▸ **TASK TO CARRY OUT**:
Count the lines in the records below that contain the string "care", with uppercase and lowercase treated as different, and give only the number.

--- --- ---

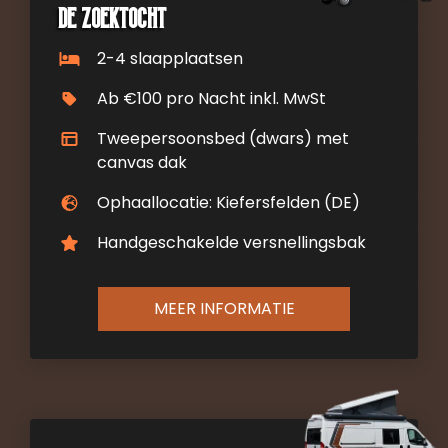
De zoektocht
2-4 slaapplaatsen
Ab €100 pro Nacht inkl. MwSt
Tweepersoonsbed (dwars) met
canvas dak
Ophaallocatie: Kiefersfelden (DE)
Handgeschakelde versnellingsbak
MEER INFORMATIE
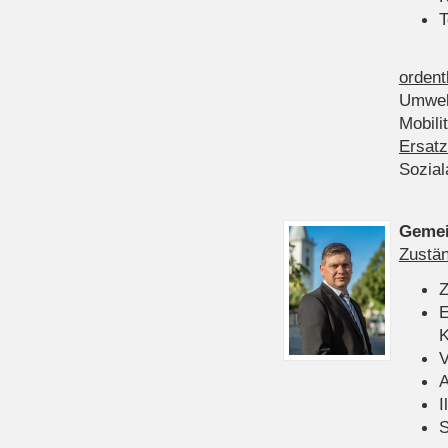
T
ordent
Umwel
Mobili
Ersatz
Sozia
Gemei
Zustän
Z
E
K
V
A
I
S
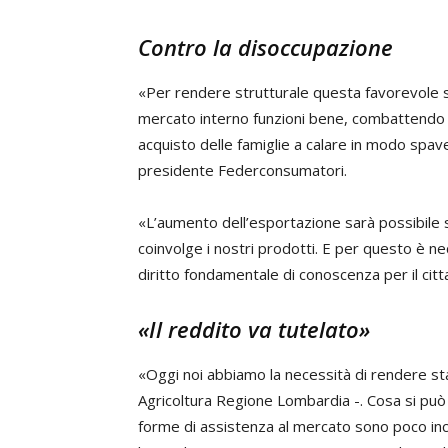
Contro la disoccupazione
«Per rendere strutturale questa favorevole 
mercato interno funzioni bene, combattendo c
acquisto delle famiglie a calare in modo spave
presidente Federconsumatori.
«L’aumento dell’esportazione sarà possibile 
coinvolge i nostri prodotti. E per questo è nece
diritto fondamentale di conoscenza per il citt
«Il reddito va tutelato»
«Oggi noi abbiamo la necessità di rendere st
Agricoltura Regione Lombardia -. Cosa si può 
forme di assistenza al mercato sono poco incis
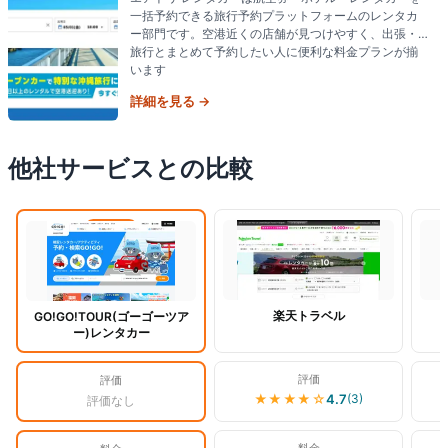
一括予約できる旅行予約プラットフォームのレンタカ
ー部門です。空港近くの店舗が見つけやすく、出張・
旅行とまとめて予約したい人に便利な料金プランが揃
います
詳細を見る →
他社サービスとの比較
閲覧中
楽天トラベル
GO!GO!TOUR(ゴーゴーツア
ー)レンタカー
評価
評価
★★★★
☆
4.7
(
3
)
評価なし
料金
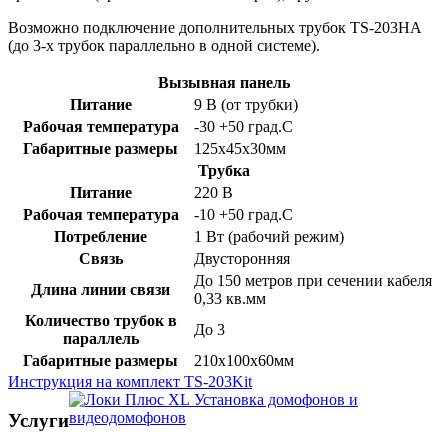
Возможно подключение дополнительных трубок TS-203HA
(до 3-х трубок параллельно в одной системе).
Вызывная панель
Питание
9 В (от трубки)
Рабочая температура
-30 +50 град.С
Габаритные размеры
125х45х30мм
Трубка
Питание
220 В
Рабочая температура
-10 +50 град.С
Потребление
1 Вт (рабочий режим)
Связь
Двусторонняя
До 150 метров при сечении кабеля
Длина линии связи
0,33 кв.мм
Количество трубок в
До 3
параллель
Габаритные размеры
210х100х60мм
Инструкция на комплект TS-203Kit
Установка домофонов и
видеодомофонов
Услуги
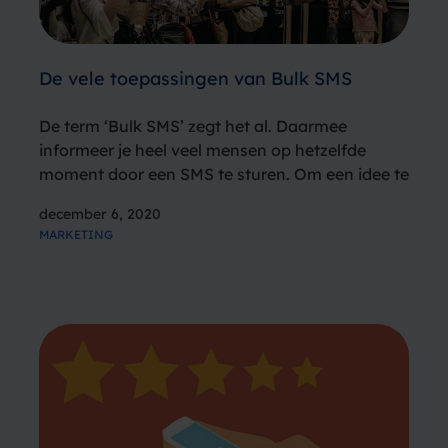
De vele toepassingen van Bulk SMS
De term ‘Bulk SMS’ zegt het al. Daarmee
informeer je heel veel mensen op hetzelfde
moment door een SMS te sturen. Om een idee te
geven: Spryng stuurt zo’n twee miljoen SMS
december 6, 2020
berichten per dag naar de klanten van onze
MARKETING
klanten, waaronder…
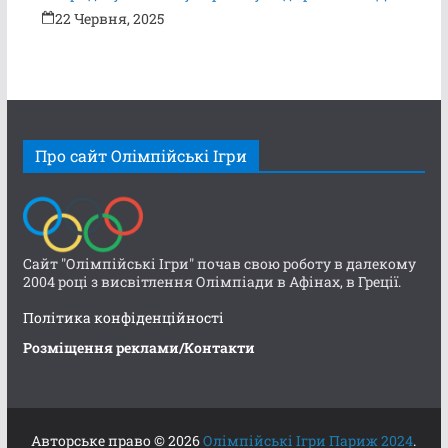
22 Червня, 2025
Про сайт Олімпійські Ігри
Сайт "Олімпійські Ігри" почав свою роботу в далекому
2004 році з висвітлення Олімпіади в Афінах, в Греції.
Політика конфіденційності
Розміщення реклами/Контакти
Авторське право © 2026
Олімпійські Ігри Париж 2024
.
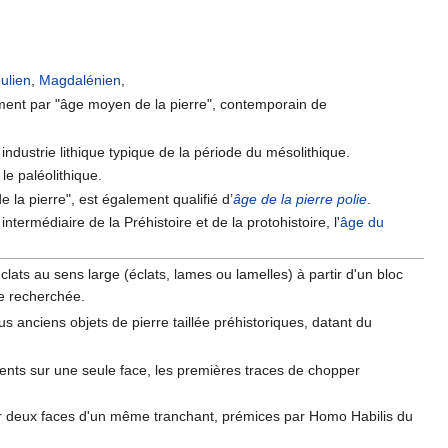
ulien
,
Magdalénien
,
alement par "âge moyen de la pierre", contemporain de
e industrie lithique typique de la période du mésolithique.
 le paléolithique.
e la pierre", est également qualifié d’
âge de la pierre polie
.
termédiaire de la Préhistoire et de la protohistoire, l'
âge du
clats au sens large (éclats, lames ou lamelles) à partir d'un bloc
me recherchée.
 anciens objets de pierre taillée préhistoriques, datant du
nts sur une seule face, les premières traces de chopper
r deux faces d'un même tranchant, prémices par Homo Habilis du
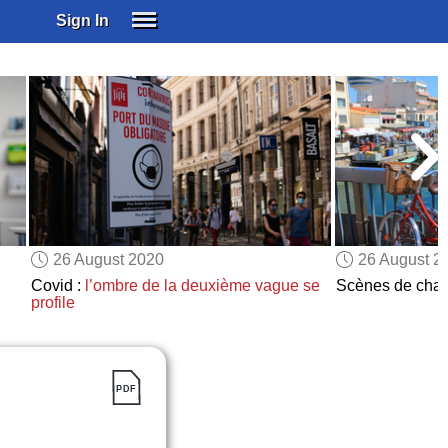
Sign In
SIGN IN
SUBSCRIBE
EDUCATIONAL LICENSES
GIFT CARDS
OTHER LANGUAGES
ABOUT US
ALEXA
26 August 2020
26 August 2
ADJUST COLORS
Covid :
l’ombre de la deuxième vague se
Scènes de chao
profile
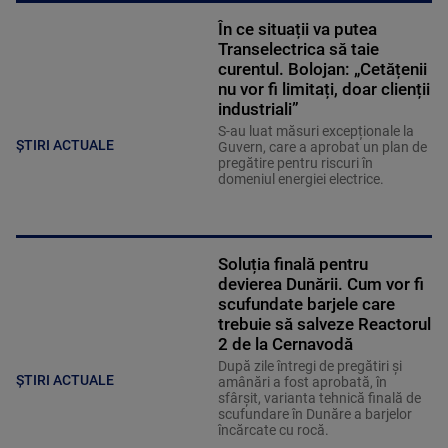
În ce situații va putea
Transelectrica să taie
curentul. Bolojan: „Cetățenii
nu vor fi limitați, doar clienții
industriali”
S-au luat măsuri excepționale la
ȘTIRI ACTUALE
Guvern, care a aprobat un plan de
pregătire pentru riscuri în
domeniul energiei electrice.
Soluția finală pentru
devierea Dunării. Cum vor fi
scufundate barjele care
trebuie să salveze Reactorul
2 de la Cernavodă
După zile întregi de pregătiri și
ȘTIRI ACTUALE
amânări a fost aprobată, în
sfârșit, varianta tehnică finală de
scufundare în Dunăre a barjelor
încărcate cu rocă.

--- --- ---

▸ **WRITTEN REPLY**:
2